• Problem details:
Once the images are set aside, print the remaining lines below exactly.

• Collected data:
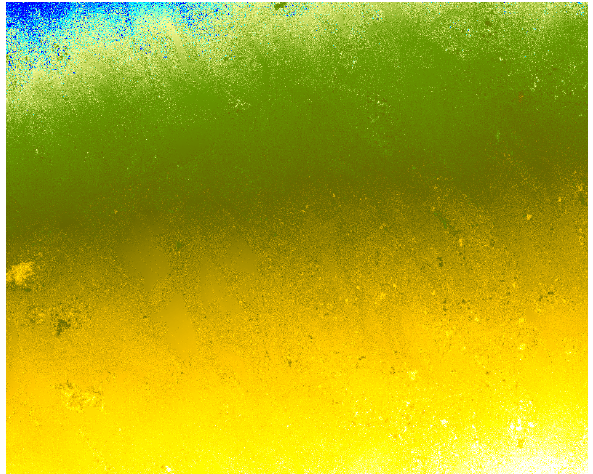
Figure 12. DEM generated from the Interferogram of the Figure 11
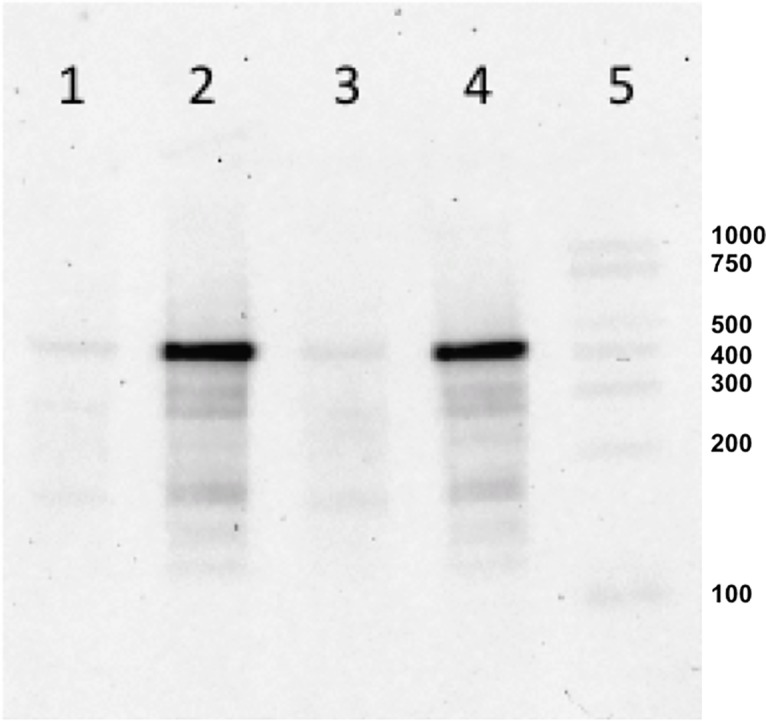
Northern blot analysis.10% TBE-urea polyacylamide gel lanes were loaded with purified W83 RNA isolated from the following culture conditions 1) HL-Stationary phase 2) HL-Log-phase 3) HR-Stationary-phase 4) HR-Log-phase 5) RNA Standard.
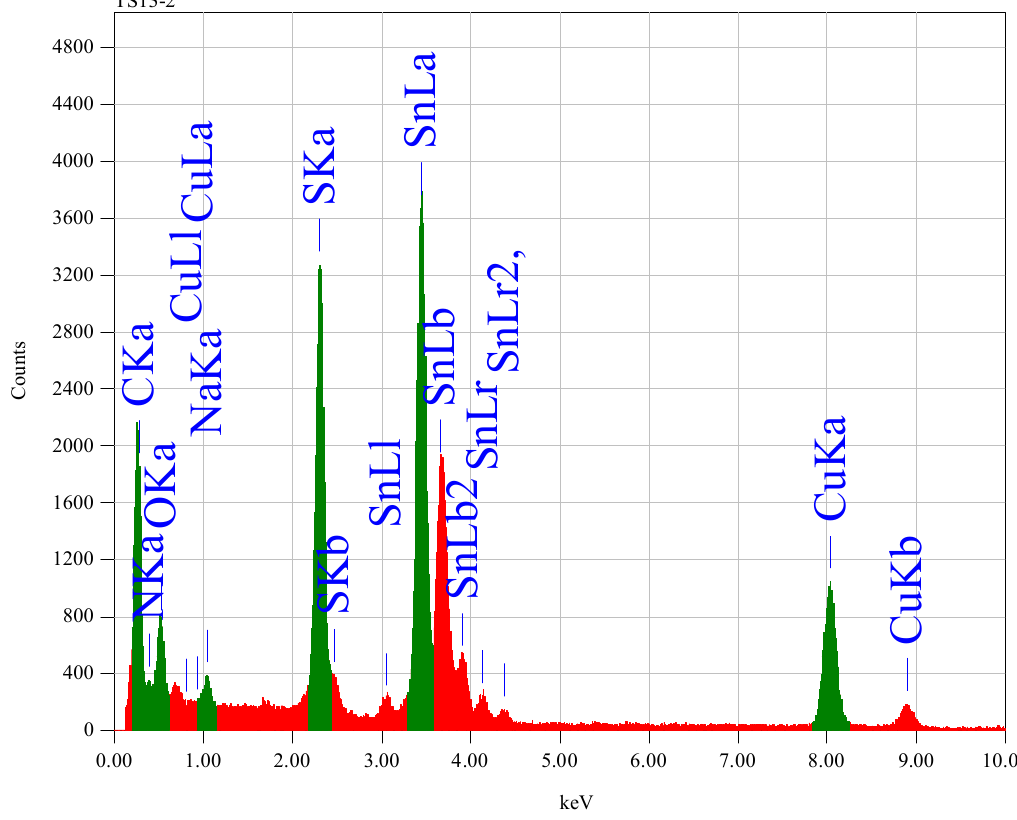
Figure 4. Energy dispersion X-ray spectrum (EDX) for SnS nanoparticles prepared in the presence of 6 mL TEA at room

• Result:
Figure 12. DEM generated from the Interferogram of the Figure 11
Northern blot analysis.10% TBE-urea polyacylamide gel lanes were loaded with purified W83 RNA isolated from the following culture conditions 1) HL-Stationary phase 2) HL-Log-phase 3) HR-Stationary-phase 4) HR-Log-phase 5) RNA Standard.
Figure 4. Energy dispersion X-ray spectrum (EDX) for SnS nanoparticles prepared in the presence of 6 mL TEA at room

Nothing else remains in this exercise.